Abstract:Android remains an attractive target for malware authors and as such, the mobile platform is still highly prone to infections caused by malicious applications. To tackle this problem, malware classifiers leveraging machine learning techniques have been proposed, with varying degrees of success. They often need to rely on a large, diverse set of features -- which are indicative of apps installed by users. This, in turn, raises privacy concerns as it has been shown that features used to train and test machine learning models can provide insights into user's preferences. As such, there is a need for a decentralized, privacy-respecting Android malware classifier which can protect users from both malware infections and the misuse of private, sensitive information stored on their mobile devices.

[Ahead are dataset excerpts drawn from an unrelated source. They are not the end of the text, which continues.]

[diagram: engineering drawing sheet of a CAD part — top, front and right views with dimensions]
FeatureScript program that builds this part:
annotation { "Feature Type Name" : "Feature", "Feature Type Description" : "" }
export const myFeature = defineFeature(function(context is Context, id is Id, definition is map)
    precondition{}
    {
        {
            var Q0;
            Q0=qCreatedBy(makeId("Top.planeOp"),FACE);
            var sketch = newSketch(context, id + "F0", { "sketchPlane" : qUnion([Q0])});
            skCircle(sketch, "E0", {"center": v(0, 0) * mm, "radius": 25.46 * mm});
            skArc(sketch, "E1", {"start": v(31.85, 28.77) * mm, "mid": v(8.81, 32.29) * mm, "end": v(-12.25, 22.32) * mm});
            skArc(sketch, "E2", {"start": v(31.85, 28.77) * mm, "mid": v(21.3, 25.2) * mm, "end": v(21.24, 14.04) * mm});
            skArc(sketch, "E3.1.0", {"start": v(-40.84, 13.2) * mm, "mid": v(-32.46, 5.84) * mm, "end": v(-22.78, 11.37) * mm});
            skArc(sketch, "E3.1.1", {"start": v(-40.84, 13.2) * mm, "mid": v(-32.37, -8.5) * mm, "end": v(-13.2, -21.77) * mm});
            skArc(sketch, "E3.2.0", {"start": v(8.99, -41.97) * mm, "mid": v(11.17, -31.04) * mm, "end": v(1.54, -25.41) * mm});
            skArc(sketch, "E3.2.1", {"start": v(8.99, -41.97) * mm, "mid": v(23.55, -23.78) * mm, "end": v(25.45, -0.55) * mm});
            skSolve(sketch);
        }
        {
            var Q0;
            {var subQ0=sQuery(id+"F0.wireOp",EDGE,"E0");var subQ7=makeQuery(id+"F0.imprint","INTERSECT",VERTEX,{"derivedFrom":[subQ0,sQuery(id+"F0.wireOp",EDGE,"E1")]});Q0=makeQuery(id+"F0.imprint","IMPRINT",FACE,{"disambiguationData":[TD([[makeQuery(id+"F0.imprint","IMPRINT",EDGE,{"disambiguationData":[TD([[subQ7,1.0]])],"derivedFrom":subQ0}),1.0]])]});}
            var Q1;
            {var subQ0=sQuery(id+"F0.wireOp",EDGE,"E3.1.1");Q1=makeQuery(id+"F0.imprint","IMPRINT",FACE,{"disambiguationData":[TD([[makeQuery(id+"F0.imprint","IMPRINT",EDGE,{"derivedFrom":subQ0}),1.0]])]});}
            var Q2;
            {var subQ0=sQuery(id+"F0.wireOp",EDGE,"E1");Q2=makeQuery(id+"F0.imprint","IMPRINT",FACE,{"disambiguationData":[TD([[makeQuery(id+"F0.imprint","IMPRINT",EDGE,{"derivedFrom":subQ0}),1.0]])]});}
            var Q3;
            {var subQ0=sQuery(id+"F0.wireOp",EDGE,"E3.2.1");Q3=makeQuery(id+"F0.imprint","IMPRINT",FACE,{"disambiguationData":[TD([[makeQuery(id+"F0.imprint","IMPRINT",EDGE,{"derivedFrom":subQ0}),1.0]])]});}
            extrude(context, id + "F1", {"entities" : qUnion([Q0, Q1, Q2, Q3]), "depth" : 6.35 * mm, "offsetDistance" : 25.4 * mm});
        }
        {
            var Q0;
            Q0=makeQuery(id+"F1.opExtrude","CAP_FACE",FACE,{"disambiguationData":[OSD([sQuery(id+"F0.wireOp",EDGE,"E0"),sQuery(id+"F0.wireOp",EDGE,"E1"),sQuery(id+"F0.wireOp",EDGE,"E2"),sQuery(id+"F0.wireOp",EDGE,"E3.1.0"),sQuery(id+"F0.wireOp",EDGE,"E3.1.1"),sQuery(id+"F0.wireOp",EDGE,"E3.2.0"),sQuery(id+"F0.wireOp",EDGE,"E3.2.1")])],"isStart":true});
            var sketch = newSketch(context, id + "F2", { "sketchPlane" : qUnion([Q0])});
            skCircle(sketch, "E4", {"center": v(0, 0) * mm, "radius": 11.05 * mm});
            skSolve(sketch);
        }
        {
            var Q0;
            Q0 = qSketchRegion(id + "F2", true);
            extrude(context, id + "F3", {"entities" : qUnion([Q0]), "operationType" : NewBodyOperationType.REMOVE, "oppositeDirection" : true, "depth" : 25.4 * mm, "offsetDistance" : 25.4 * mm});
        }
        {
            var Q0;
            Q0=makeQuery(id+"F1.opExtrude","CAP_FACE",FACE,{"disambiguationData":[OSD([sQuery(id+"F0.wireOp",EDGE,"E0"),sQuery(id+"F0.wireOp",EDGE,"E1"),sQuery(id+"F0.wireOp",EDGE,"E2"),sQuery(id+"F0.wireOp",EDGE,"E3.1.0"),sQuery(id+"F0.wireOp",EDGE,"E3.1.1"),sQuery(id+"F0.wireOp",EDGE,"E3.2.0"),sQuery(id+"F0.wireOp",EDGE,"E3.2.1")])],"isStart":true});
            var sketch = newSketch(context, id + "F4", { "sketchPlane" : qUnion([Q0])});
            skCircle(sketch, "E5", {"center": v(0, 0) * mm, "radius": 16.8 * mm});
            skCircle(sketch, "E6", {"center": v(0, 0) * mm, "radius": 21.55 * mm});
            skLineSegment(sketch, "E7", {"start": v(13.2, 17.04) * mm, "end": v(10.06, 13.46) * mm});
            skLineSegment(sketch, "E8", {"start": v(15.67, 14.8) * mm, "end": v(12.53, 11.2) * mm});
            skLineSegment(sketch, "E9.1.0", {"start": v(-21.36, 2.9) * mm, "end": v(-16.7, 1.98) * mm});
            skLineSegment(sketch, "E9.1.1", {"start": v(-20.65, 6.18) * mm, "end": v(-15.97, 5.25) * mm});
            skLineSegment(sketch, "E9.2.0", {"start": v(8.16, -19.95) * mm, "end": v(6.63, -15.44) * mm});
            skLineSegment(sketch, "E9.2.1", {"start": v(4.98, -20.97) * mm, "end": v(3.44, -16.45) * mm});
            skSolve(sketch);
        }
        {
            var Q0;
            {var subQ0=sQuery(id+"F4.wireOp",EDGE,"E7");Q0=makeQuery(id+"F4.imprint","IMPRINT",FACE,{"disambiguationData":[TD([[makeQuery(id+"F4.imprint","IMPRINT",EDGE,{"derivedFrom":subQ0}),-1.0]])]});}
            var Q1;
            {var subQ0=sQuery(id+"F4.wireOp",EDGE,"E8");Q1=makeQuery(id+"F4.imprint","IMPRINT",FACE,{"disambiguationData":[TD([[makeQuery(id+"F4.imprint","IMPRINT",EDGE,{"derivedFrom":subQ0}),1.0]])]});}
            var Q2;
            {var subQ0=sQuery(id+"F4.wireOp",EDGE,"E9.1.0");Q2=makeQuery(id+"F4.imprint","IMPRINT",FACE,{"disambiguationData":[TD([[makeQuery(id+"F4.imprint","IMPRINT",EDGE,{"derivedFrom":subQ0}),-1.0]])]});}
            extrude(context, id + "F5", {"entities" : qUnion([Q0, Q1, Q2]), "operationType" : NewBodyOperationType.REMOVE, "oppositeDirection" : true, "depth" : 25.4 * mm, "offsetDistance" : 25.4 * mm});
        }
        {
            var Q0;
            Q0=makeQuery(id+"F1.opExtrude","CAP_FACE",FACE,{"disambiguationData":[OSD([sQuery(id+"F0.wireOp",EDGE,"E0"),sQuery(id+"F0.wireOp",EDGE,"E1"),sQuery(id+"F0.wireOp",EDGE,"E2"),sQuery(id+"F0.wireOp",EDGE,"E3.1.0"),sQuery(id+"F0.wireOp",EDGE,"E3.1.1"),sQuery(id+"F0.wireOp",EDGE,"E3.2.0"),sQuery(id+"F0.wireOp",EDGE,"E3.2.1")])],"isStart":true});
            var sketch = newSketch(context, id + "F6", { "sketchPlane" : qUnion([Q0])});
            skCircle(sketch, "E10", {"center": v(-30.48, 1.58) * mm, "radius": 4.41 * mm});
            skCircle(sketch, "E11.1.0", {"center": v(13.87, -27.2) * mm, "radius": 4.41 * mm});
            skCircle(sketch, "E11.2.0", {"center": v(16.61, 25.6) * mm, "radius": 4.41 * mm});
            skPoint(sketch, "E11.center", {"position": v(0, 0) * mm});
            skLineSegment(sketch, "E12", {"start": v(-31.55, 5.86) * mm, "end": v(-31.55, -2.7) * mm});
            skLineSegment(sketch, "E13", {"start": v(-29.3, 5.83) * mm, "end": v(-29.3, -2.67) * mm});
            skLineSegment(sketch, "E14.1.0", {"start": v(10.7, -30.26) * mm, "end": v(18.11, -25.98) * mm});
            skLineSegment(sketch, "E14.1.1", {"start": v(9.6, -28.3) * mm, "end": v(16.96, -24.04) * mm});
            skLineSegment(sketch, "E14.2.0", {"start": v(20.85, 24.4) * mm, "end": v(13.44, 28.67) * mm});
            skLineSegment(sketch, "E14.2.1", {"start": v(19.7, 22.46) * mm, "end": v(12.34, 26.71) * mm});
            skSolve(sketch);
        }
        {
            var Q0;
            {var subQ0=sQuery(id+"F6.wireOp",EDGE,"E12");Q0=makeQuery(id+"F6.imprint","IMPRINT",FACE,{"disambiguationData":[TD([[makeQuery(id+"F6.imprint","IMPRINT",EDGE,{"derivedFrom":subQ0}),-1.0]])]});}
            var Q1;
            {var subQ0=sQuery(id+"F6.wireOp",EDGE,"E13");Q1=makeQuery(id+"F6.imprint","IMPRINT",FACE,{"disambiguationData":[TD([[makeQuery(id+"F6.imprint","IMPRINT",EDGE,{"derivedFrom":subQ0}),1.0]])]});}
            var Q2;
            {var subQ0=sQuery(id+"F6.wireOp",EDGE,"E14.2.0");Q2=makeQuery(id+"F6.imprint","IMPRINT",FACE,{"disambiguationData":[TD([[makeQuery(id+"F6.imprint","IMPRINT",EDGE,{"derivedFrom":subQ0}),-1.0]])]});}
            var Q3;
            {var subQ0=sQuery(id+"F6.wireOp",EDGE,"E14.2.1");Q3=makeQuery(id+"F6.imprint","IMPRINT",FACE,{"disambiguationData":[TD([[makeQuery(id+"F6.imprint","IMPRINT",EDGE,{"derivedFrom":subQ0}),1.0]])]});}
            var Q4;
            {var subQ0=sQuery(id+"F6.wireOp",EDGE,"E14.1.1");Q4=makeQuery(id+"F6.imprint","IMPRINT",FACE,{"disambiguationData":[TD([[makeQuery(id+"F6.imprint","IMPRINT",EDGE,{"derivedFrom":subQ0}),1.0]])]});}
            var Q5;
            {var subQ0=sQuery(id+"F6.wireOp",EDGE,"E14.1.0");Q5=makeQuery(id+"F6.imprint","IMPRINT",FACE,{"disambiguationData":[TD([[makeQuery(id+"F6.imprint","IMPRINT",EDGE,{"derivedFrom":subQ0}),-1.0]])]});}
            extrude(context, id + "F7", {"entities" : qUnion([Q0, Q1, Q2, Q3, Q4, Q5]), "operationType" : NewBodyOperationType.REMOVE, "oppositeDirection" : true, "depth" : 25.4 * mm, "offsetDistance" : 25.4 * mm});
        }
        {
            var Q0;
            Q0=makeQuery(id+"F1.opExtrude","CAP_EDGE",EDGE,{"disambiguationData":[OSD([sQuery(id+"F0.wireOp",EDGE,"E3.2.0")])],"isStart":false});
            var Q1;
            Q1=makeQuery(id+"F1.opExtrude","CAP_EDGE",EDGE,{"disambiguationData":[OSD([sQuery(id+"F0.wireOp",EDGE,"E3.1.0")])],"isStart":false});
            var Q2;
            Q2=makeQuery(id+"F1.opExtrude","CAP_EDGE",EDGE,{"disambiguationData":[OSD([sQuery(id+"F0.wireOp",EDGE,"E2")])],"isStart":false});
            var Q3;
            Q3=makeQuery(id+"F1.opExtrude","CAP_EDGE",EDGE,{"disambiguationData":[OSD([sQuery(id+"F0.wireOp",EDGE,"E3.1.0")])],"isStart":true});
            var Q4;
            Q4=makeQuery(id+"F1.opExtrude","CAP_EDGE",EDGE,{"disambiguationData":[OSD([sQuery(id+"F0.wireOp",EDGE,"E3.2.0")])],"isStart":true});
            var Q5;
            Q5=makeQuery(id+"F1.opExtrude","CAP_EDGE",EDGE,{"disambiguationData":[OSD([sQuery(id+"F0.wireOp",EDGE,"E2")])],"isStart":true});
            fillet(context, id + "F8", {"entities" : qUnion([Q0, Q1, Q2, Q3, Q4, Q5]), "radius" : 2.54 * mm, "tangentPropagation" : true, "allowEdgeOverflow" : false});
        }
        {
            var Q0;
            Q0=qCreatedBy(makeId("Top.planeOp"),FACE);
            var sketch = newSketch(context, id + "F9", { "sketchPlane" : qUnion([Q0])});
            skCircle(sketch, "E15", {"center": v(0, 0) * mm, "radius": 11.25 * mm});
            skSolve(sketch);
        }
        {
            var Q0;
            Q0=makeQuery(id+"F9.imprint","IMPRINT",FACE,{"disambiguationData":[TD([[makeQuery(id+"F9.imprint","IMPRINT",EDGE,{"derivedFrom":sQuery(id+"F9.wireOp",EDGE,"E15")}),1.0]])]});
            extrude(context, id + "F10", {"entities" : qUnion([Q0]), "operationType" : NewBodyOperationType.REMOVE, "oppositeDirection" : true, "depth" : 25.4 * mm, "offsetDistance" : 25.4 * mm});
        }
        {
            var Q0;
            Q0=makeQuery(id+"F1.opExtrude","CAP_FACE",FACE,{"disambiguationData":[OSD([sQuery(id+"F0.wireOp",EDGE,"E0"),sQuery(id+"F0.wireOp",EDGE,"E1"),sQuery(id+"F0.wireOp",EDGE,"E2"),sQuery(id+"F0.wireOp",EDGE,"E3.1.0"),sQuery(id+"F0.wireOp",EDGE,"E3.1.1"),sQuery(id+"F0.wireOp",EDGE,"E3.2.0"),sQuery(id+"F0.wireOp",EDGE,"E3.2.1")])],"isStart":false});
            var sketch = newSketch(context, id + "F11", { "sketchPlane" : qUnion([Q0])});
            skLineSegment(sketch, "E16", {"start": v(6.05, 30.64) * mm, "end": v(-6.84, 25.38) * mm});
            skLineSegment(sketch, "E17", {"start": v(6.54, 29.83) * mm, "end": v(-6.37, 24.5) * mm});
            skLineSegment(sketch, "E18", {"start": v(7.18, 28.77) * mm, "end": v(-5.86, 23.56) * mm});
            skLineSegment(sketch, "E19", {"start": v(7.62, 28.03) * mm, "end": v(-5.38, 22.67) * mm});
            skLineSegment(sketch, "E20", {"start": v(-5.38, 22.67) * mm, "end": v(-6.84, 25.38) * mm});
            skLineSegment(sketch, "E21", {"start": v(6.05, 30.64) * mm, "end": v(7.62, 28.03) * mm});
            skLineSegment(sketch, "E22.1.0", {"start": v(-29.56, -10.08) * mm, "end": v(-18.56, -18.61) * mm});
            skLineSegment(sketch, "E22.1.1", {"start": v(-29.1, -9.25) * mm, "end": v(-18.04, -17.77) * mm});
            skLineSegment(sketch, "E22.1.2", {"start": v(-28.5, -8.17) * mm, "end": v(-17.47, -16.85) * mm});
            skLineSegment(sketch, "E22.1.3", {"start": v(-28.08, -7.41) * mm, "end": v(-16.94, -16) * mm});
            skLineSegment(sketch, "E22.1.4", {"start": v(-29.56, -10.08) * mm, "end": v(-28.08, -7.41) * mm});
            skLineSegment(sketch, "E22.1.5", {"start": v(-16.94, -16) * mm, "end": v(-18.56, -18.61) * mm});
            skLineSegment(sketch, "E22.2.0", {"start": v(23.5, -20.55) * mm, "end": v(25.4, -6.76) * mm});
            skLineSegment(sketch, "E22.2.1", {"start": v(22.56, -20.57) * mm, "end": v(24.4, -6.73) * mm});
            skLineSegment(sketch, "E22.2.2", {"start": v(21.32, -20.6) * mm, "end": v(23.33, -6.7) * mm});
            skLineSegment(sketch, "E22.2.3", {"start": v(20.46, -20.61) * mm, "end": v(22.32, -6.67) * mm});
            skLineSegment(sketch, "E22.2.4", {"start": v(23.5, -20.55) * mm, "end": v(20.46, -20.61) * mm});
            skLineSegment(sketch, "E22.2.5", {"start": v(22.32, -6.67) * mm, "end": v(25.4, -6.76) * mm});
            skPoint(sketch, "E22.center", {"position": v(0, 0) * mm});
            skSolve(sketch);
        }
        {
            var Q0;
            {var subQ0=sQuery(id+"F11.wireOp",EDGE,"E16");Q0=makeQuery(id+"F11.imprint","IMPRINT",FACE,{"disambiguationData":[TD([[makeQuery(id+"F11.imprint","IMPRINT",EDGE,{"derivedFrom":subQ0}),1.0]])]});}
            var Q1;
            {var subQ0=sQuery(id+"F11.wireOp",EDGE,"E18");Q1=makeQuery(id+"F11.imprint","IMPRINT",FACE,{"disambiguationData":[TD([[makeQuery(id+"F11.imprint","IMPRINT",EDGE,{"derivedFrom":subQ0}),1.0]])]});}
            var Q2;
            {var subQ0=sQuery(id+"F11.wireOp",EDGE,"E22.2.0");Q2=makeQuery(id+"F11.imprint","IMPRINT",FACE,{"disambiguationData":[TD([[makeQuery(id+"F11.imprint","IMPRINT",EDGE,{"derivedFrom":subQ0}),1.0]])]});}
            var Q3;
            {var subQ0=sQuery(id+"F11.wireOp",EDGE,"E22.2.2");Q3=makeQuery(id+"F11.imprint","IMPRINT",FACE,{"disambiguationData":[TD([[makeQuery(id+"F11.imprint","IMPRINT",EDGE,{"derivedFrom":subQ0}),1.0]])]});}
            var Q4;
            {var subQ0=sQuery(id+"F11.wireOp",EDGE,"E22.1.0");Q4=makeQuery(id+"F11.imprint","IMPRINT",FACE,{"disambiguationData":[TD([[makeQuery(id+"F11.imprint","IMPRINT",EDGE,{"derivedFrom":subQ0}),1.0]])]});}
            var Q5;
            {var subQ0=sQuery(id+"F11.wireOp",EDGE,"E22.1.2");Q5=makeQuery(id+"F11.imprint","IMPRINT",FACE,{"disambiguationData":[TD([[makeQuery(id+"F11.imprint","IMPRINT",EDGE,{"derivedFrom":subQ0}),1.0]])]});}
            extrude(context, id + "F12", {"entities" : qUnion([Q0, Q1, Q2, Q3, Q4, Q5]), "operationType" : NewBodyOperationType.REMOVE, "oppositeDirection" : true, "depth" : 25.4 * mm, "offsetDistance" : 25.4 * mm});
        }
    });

To fill this gap, we propose LiM -- a malware classification framework which leverages the power of Federated Learning to detect and classify malicious apps in a privacy-respecting manner. Data about newly installed apps is kept locally on the users' devices while users benefit from the learning process from each other, and the service provider cannot infer which apps were installed by each user. To realize such classifier in a setting where users cannot provide ground truth (i.e. they cannot tell whether an app is malicious), we use a safe semi-supervised ensemble that maximizes the increase on classification accuracy with respect to a baseline classifier the service provider trains. We implement LiM and show that the cloud has F1 score of 95%, while clients have perfect recall with only 1 false positive in >100 apps, using a dataset of 25K clean apps and 25K malicious apps, 200 users and 50 rounds of federation. Furthermore, we also conducted a security analysis to demonstrate that LiM remains robust against poisoning attacks.